Según el fragmento sobre el béisbol y la bomba de Hiroshima, ¿a qué médico, hincha del “Carp”, puso nombre y apellido John Hersey?

Fragmento del documento =>
^^^^
En Estados Unidos, la Liga de béisbol celebró partidos el mismo 6 de agosto de la bomba. Japón ya había atacado Pearl Harbor el 7 de diciembre de 1941. El comisionado Kenesaw Mountain Landis preguntó al presidente Franklin D. Roosevelt si quería que suspendiera el torneo. “Honestamente, creo que deberían seguir. Será bueno para la gente”, respondió Roosevelt. Cientos de jugadores de uno y otro lado sirvieron en la guerra, Joe Di Maggio, el más célebre. En Estados Unidos, los estadios eran exaltación patriótica ya desde la Primera Guerra Mundial. La rendición de Japón desató fiesta. Un año después (agosto de 1946) se publicó “Hiroshima”. Debajo de la bomba, contó el periodista John Hersey, había civiles inocentes. Cerca de 250 mil muertes. Hersey puso nombre y apellido a las víctimas. Como al doctor Masakazu Fujii, hincha del “Carp”. “El artículo más famoso del mundo” ocupó toda la revista Time. Fue leído entero por radio. Se convirtió en libro.
^^^^
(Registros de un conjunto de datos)
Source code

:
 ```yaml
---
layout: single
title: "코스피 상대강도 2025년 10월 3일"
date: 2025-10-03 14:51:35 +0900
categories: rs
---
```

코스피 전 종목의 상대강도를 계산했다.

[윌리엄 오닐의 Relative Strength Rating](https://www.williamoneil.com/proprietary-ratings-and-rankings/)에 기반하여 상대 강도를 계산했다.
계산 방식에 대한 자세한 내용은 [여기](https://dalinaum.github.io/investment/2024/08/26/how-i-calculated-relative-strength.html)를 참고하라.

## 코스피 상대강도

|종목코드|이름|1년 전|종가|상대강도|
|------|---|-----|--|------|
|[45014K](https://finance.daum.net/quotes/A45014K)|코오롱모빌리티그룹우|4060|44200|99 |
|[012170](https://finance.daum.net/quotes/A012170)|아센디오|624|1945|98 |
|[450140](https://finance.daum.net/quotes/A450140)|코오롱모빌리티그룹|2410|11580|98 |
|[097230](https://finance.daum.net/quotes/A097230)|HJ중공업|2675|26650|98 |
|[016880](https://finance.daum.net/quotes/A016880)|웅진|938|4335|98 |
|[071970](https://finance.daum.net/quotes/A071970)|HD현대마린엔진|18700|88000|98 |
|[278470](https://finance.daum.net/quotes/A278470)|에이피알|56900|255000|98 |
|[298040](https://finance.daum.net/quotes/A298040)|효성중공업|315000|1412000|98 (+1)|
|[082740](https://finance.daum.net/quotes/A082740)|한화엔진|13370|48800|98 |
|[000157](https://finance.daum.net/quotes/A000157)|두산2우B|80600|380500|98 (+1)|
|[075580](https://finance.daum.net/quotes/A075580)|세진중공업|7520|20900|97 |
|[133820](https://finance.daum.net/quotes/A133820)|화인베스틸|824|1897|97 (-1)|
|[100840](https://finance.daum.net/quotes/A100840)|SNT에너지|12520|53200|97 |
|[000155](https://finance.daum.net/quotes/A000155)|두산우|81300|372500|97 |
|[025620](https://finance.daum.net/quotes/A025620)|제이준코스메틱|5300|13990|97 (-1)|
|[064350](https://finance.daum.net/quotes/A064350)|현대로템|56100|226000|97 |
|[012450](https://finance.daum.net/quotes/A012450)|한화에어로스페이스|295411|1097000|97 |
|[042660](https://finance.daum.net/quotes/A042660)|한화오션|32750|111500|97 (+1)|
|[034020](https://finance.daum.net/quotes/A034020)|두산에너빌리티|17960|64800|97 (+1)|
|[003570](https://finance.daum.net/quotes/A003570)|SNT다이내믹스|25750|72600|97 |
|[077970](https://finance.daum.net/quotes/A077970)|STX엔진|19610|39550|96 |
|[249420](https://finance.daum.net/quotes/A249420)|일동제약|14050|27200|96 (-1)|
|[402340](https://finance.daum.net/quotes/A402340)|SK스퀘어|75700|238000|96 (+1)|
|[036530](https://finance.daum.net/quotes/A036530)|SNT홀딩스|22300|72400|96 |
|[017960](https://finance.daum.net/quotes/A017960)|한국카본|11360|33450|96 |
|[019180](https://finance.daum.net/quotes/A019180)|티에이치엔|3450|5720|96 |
^^^^
Respuesta =>
Al doctor Masakazu Fujii.